* [Task objective] Examine the material below. Gather every line in which the string "السيد" appears.

######

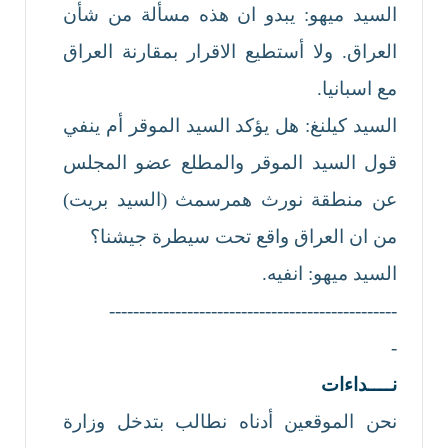
السيد ميهو: يبدو ان هذه مسألة من شأن
العراق. ولا أستطيع الاقرار بمقارنة العراق
مع اسبانيا.
السيد كيلنغ: هل يؤكد السيد الموقر أم ينفي
قول السيد الموقر والمطلع عضو المجلس
عن منطقة نورث همرسمث (السيد بريت)
من ان العراق واقع تحت سيطرة جيشنا؟
السيد ميهو: انفيه.
------------------------------------------------
-
نــــداءات
نحن الموقعين أدناه نطالب بتدخل وزارة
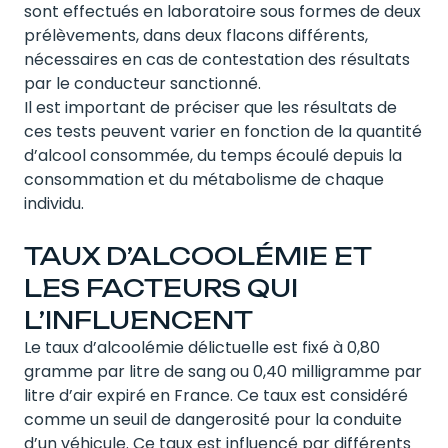
sont effectués en laboratoire sous formes de deux
prélèvements, dans deux flacons différents,
nécessaires en cas de contestation des résultats
par le conducteur sanctionné.
Il est important de préciser que les résultats de
ces tests peuvent varier en fonction de la quantité
d’alcool consommée, du temps écoulé depuis la
consommation et du métabolisme de chaque
individu.
TAUX D’ALCOOLÉMIE ET
LES FACTEURS QUI
L’INFLUENCENT
Le taux d’alcoolémie délictuelle est fixé à 0,80
gramme par litre de sang ou 0,40 milligramme par
litre d’air expiré en France. Ce taux est considéré
comme un seuil de dangerosité pour la conduite
d’un véhicule. Ce taux est influencé par différents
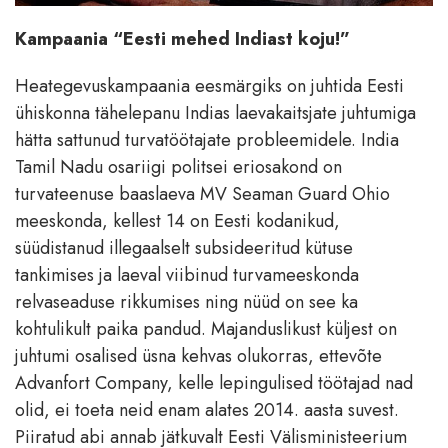
Kampaania “Eesti mehed Indiast koju!”
Heategevuskampaania eesmärgiks on juhtida Eesti
ühiskonna tähelepanu Indias laevakaitsjate juhtumiga
hätta sattunud turvatöötajate probleemidele. India
Tamil Nadu osariigi politsei eriosakond on
turvateenuse baaslaeva MV Seaman Guard Ohio
meeskonda, kellest 14 on Eesti kodanikud,
süüdistanud illegaalselt subsideeritud kütuse
tankimises ja laeval viibinud turvameeskonda
relvaseaduse rikkumises ning nüüd on see ka
kohtulikult paika pandud. Majanduslikust küljest on
juhtumi osalised üsna kehvas olukorras, ettevõte
Advanfort Company, kelle lepingulised töötajad nad
olid, ei toeta neid enam alates 2014. aasta suvest.
Piiratud abi annab jätkuvalt Eesti Välisministeerium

######

* [Result of this task]
السيد ميهو: يبدو ان هذه مسألة من شأن
السيد كيلنغ: هل يؤكد السيد الموقر أم ينفي
قول السيد الموقر والمطلع عضو المجلس
عن منطقة نورث همرسمث (السيد بريت)
السيد ميهو: انفيه.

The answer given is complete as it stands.